A short briefing on Missouri's CCW (Concealed Carry Weapons) Laws:
The applicant must have a clean criminal record with no felonies of any kind no mater how long ago. He or she cannot have been convicted of a misdemeanor which prohibits the purchase of firearms in Missouri, or a misdemeanor crime of violence in the last five (5) years. Domestic violence is certainly a crime of violence, and as a practical matter, persons with such convictions are forever barred by federal law from possessing a firearm. The applicant cannot have been convicted of two (2) driving while intoxicated charges in the last five (5) years. The statute says driving while intoxicated, not the lesser charge of driving under the influence often used in cases of drug intoxication or when the blood alcohol level cannot be determined. The applicant cannot have been convicted of possessing a controlled substance (they mean drugs) in the last five (5) years. The applicant cannot be charged with any of the above offenses at the time of application.
The applicant cannot have been dishonorably discharged from the military. There are several less than honorable discharges in the military, but only a dishonorable discharge disqualifies the applicant. See the “Prohibited Persons” section at page 79 in MISSOURI WEAPONS AND SELF-DEFENSE LAW.
The statute also prohibits applications by persons adjudged mentally incompetent or committed to a mental health facility in this or any other state. The adjudication or commitment must have been following a hearing at which the defendant was represented by counsel or a representative. The statutes uses the language “or for five years prior to application”. This may indicate that the applicant must have been restored to sanity more than five years prior to application, in any case, it certainly should. As a practical matter, such persons are prohibited under state and federal law from receiving firearms or ammunition.
There is also a provision barring persons who have “engaged in a pattern of behavior, documented in public records, that causes the sheriff to have a reasonable belief that the applicant presents a danger to himself or others. This is the “naked man” provision. A person in the habit of getting naked and howling at the moon may not be dangerous, but may raise questions. A series of restraining orders, transportation for psychiatric observation, or a number of charges for disturbing the peace may raise questions. Anyone exceptionally eccentric or irresponsible can be barred.

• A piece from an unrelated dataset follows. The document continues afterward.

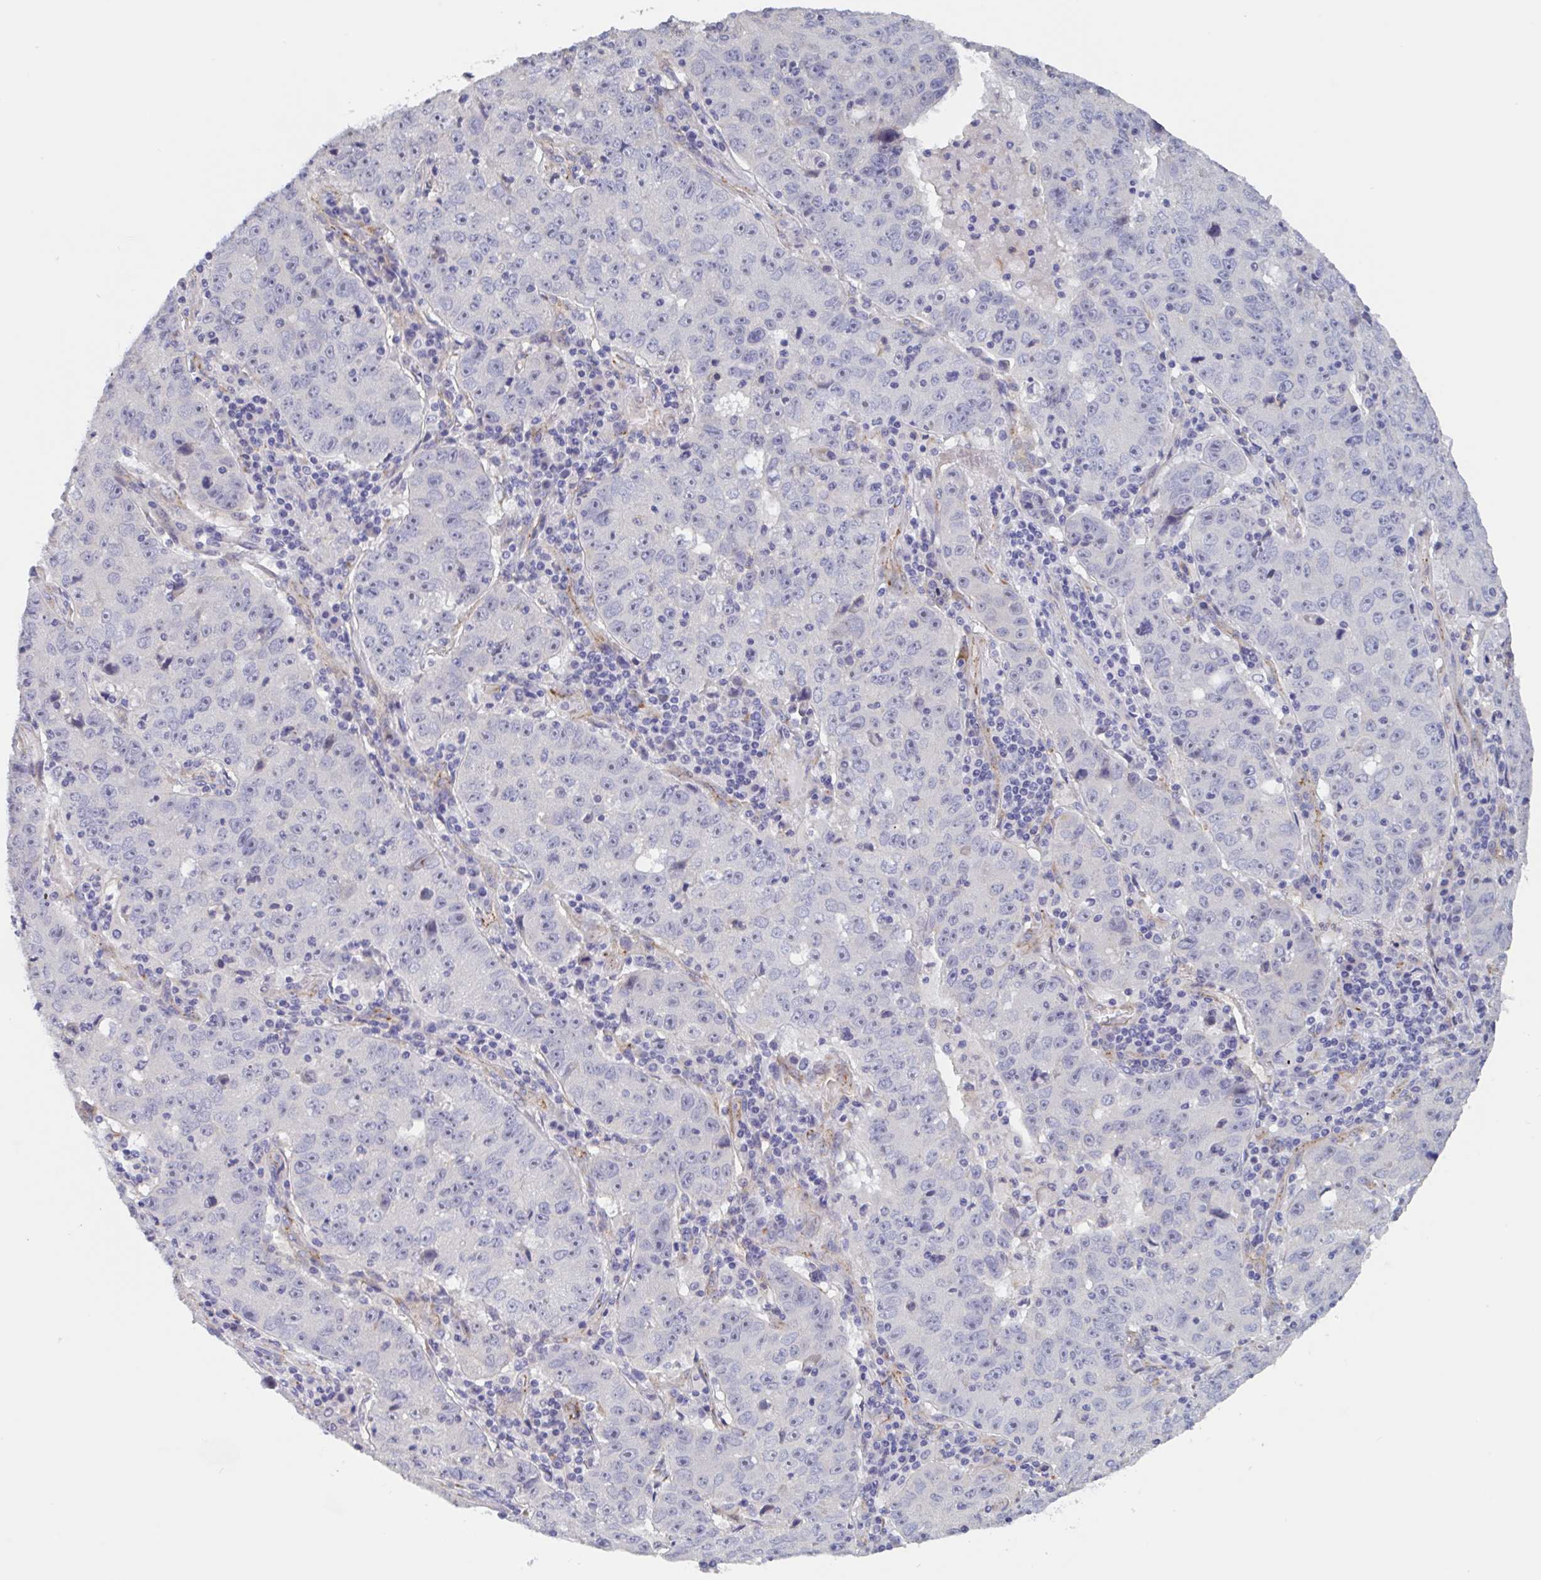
{"staining": {"intensity": "negative", "quantity": "none", "location": "none"}, "tissue": "lung cancer", "cell_type": "Tumor cells", "image_type": "cancer", "snomed": [{"axis": "morphology", "description": "Normal morphology"}, {"axis": "morphology", "description": "Adenocarcinoma, NOS"}, {"axis": "topography", "description": "Lymph node"}, {"axis": "topography", "description": "Lung"}], "caption": "This is an immunohistochemistry (IHC) micrograph of human lung adenocarcinoma. There is no staining in tumor cells.", "gene": "ST14", "patient": {"sex": "female", "age": 57}}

The full law can be seen here: MO CCW Law
In addition, the sheriffs (who must approve you) require that you go through psychological and weapons training courses. Of the few people in Missouri who actually have CCW, I haven't met one that I would be scared of. (Not that I've met everyone in the state, but I worked in the licensing part of the DMV.) I'm not saying that the law is fool-proof, because it's not, it's a very good screening process.
To say that EVERYONE would be "packing heat" on the VT campus had that bill been approved is ridiculous. Only those who were approved by the sheriff to be a sound citizen would be legal to carry a gun. Of the people I have met who have CCW, they merely carry it as self-defense; when every other option is gone, that is their LAST route of escape. They are taught not to be aggressive, not to look for a fight and to diffuse the situation before is escalates into violence involving a firearm. I think that 30+ lives would have been saved if VT had a CCW (or LTC) policy in effect.